Однако Павелек и не думал сдаваться. Набрал нужный номер и попросил к телефону пана Филипека. С противоположного конца линии доносились стуки какой-то машины.
— Филипек, — произнес мужской голос. — Кто говорит?
— Пан Филипек, говорит Павел, — сказал Павелек, — нужно срочно встретиться.
— Срочно не получится. Только после работы. А где?
— На Медовой, в кафе, хорошо?
— В кафе так в кафе. Буду в четыре.
Павелек ждал, сидя за мраморным столиком, возле самого входа. Филипек был пунктуален.
— Пан Филипек, пани Зайденман попалась, — произнес Павелек.
— Что ты такое говоришь, — проворчал Филипек. На нем была форма железнодорожника, фуражку он положил на колени.
— Пани Зайденман сидит в аллее Шуха
[27], — сказал Павелек.— Почему же сразу на Шуха? — возразил железнодорожник, которому не хотелось лишаться иллюзий. — Не всех забирают на Шуха.
— А ее забрали, — сказал Павелек.
И рассказал, как все произошло. Еврей на Кручей, рикша, гестапо, доктор Корда, Павелек…
— Это все, что мне известно…
— У нее же светлые волосы, — произнес Филипек, — и очень голубые глаза.

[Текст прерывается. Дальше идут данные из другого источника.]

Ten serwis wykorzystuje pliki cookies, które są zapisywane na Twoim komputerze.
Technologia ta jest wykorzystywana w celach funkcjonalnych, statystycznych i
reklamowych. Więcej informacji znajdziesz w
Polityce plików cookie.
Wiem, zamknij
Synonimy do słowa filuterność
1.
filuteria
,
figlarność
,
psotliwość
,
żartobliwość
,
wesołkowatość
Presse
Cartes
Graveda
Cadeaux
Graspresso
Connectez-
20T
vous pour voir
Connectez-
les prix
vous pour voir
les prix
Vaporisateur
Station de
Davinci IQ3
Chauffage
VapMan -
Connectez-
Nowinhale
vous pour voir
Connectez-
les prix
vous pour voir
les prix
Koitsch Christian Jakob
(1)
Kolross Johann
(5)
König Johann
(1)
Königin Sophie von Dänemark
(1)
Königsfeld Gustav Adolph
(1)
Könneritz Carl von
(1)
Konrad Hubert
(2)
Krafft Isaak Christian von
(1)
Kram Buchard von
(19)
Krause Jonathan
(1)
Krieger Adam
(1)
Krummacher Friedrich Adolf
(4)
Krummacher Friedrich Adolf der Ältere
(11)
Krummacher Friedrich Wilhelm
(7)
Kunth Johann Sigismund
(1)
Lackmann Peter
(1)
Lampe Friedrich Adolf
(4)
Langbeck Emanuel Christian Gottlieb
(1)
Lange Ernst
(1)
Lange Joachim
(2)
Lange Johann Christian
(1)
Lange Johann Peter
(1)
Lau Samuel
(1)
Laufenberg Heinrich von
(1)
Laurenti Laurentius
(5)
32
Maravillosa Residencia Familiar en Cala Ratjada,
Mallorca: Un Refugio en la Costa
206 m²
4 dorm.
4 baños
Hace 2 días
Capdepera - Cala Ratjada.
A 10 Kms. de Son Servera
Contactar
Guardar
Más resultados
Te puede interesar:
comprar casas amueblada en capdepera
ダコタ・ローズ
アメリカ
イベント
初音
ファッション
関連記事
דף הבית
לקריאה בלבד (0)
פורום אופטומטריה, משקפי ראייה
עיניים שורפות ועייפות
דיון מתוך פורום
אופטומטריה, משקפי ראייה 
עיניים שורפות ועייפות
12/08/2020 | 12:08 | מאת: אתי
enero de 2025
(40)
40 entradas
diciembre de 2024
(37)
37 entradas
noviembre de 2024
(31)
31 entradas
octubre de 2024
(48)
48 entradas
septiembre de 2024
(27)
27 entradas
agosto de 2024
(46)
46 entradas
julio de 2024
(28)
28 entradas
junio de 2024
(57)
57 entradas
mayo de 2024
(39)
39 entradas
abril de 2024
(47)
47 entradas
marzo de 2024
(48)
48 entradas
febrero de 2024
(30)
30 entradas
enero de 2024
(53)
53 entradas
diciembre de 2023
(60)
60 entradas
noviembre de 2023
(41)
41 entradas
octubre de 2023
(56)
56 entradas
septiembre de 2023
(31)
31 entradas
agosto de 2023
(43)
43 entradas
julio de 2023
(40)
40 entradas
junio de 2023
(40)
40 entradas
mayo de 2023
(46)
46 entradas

— Но то был какой-то знакомый, кажется, довоенный. Какой-то довоенный еврей…
— Все евреи довоенные, — ответил железнодорожник, — мы с тобой тоже довоенные. Если он узнал ее как пани Зайденман, то, наверное, отправилась все же на Шуха.
— Придумайте что-нибудь, пан Филипек, — с жаром воскликнул Павелек.
— А я что делаю. Ты что, думаешь, я жену доктора Зайденмана брошу на произвол судьбы? Он мне жизнь спас! А я бы ее сейчас бросил? Ты, Павелек, верно, плохо меня знаешь.
— Я знаю вас, потому и позвонил сразу же. Я ведь помню, как вы совсем не могли ходить…
— На костылях ходил.
— А потом доктор Зайденман вас вылечил. Помню, как я водил вас по лестнице на третий этаж и как вы ноги за собой волочили.
— Он меня вылечил, послал в Трускавец, деньги одалживал. Впрочем, твой папаша тоже одалживал. Но больше всех доктор Зайденман. А ты помнишь, Павелек, его похороны?
Павелек не помнил, поскольку доктор Зайденман умер летом, когда у молодежи каникулы, но все же кивнул, чтобы не огорчать железнодорожника.
— Я-то думал, что умру первым, а он — смотри как неожиданно в могилу сошел. Похороны были необыкновенные. За гробом шел раввин, а чуть позади — ксендз. И толпы людей. Множество поляков и евреев. Он всех хорошо лечил. Необыкновенный был врач. А докторша — необыкновенная женщина.
Павелек кивнул. Железнодорожник встал.
— Ладно, — произнес он. — Беги, молодой человек. Я уж что-нибудь придумаю.
— Очень вас прошу, пан Филипек, — сказал Павелек твердо, но в его глазах были мольба и страх.
— Не для тебя, но ради нее. Она того заслуживает. А впрочем, кто не заслуживает, чтобы ради него пораскинуть мозгами…
Спустя час железнодорожник позвонил своему другу.
— Ясь, — сказал он, — говорит Казик Филипек. У меня к тебе срочное дело.
— Давай ко мне, — весело воскликнул Ясь. — Ты же знаешь, где я живу.
— Знаю, где ты живешь, — ответил железнодорожник. — Сейчас приду.
И он отправился на улицу Марии Конопницкой к современному дому, где жили богатые, влиятельные немцы. Позвонил у двери, снабженной табличкой с красиво выгравированной надписью: «Johann M"uller, Dipl. Ing.»
[28]. Дверь открыла служанка, а когда он себя назвал, сказала, что господин директор Мюллер ожидает его в кабинете.